--- ARTICLE ---
****
GUARANTY AND PAYMENT AGREEMENT
(VACTOR MANUFACTURING, INC.)
This GUARANTY AND
PAYMENT AGREEMENT (VACTOR MANUFACTURING, INC.) (this “
Agreement ”) is made as of June 27, 2008 by
FEDERAL SIGNAL CORPORATION, a Delaware corporation (“
Guarantor ”), in favor of BANC OF AMERICA PUBLIC
CAPITAL CORP, a Kansas corporation (“ Buyer
”).
Vactor
Manufacturing, Inc., an Illinois corporation (“ Seller
”), and Buyer propose to enter into a Tax-Exempt Lease
Purchase Agreement dated as of June 27, 2008 (as amended,
supplemented, restated or otherwise modified from time to time, the
“ Purchase Agreement ”) pursuant to which Seller
has agreed to sell to Buyer, and Buyer has agreed to purchase from
Seller, in each case from time to time in accordance with the terms
and conditions of the Purchase Agreement, certain tax-exempt leases
and certain related assets.
Guarantor is the
sole shareholder of Seller and will derive substantial benefit from
the execution and delivery of the Purchase Agreement. The execution
and delivery of this Agreement by Guarantor is a condition
precedent to the execution and delivery of the Purchase Agreement
by Buyer.
****
--- DATA LINES ---

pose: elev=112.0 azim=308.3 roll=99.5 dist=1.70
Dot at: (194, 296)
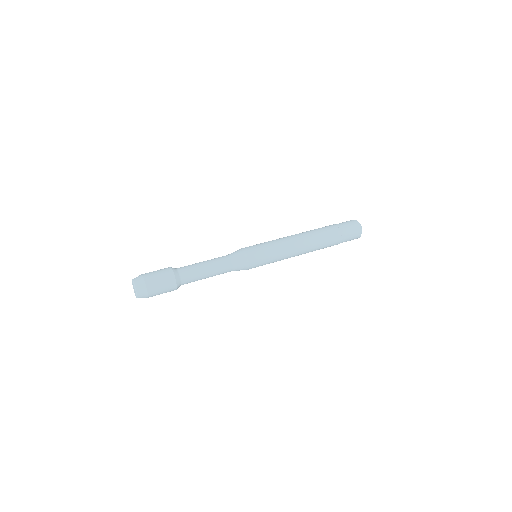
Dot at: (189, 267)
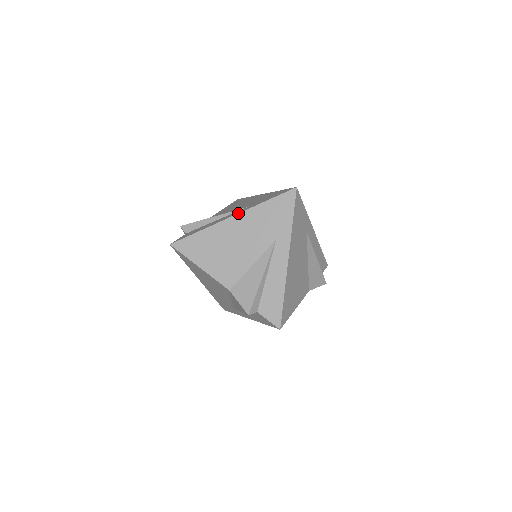
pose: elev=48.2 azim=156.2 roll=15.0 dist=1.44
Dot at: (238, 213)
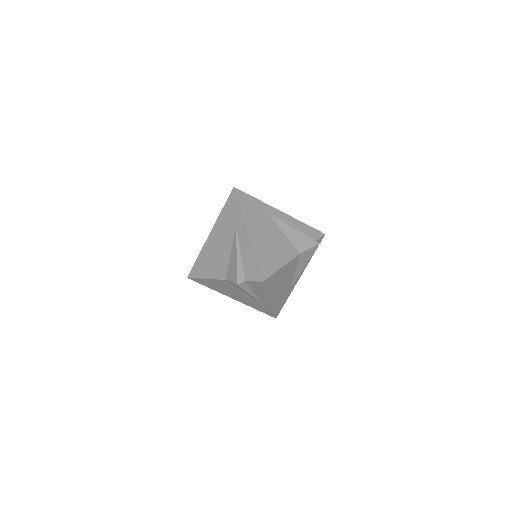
****
--- EXERCISE INSTRUCTIONS ---
1 > Answer each question from the guaranty agreement, one per line:
(a) In which state is Banc of America Public Capital Corp incorporated?
(b) What is Federal Signal Corporation's relationship to Vactor Manufacturing, Inc.?
(c) As of what date is the Tax-Exempt Lease Purchase Agreement dated?
2 > Pick up the guaranty agreement after its last sentence and carry it forward.
The lines come from a separate source.

--- TASK ANSWERS ---
1 >
(a) Kansas
(b) It is the sole shareholder of Vactor Manufacturing, Inc.
(c) June 27, 2008

2 >
NOW, THEREFORE, in
consideration of the mutual covenants contained in this Agreement
and for other consideration the receipt and sufficiency of which
are hereby acknowledged, Guarantor hereby agrees as
follows:
1.1.
Definitions . All capitalized terms used but not defined in
this Agreement shall have the respective meanings assigned to such
terms in the Purchase Agreement. As used in this Agreement, the
following terms shall have the following meanings:
“
Buyer ” has the meaning set forth in the preamble to
this Agreement.
“
Enforcement Costs ” has the meaning set forth in
Section 2.8 .
“
Excluded Amounts ” has the meaning set forth in
Section 5.2 .
“
GAAP ” means accounting principles as in effect from
time to time generally accepted in the United States, applied by
Guarantor and its consolidated subsidiaries on a basis consistent
with the preparation of Guarantor’s consolidated financial
statements.
“
Guaranteed Obligations ” has the meaning set forth in
Section 2.1 .
“
Guarantor ” has the meaning set forth in the preamble
to this Agreement.
“
Indemnified Amounts ” has the meaning set forth in
Section 5.1 .
“
Indemnified Party ” has the meaning set forth in
Section 5.1 .
“
Material Adverse Effect ” means a material adverse
effect on (i) the ability of Guarantor to perform its
obligations under this Agreement or any other Transaction Document,
(ii) the legality, validity or enforceability of this Agreement or
any other Transaction Document, (iii) the interest of Buyer in the
Purchased Assets or (iv) the collectibility of the Purchased
Leases.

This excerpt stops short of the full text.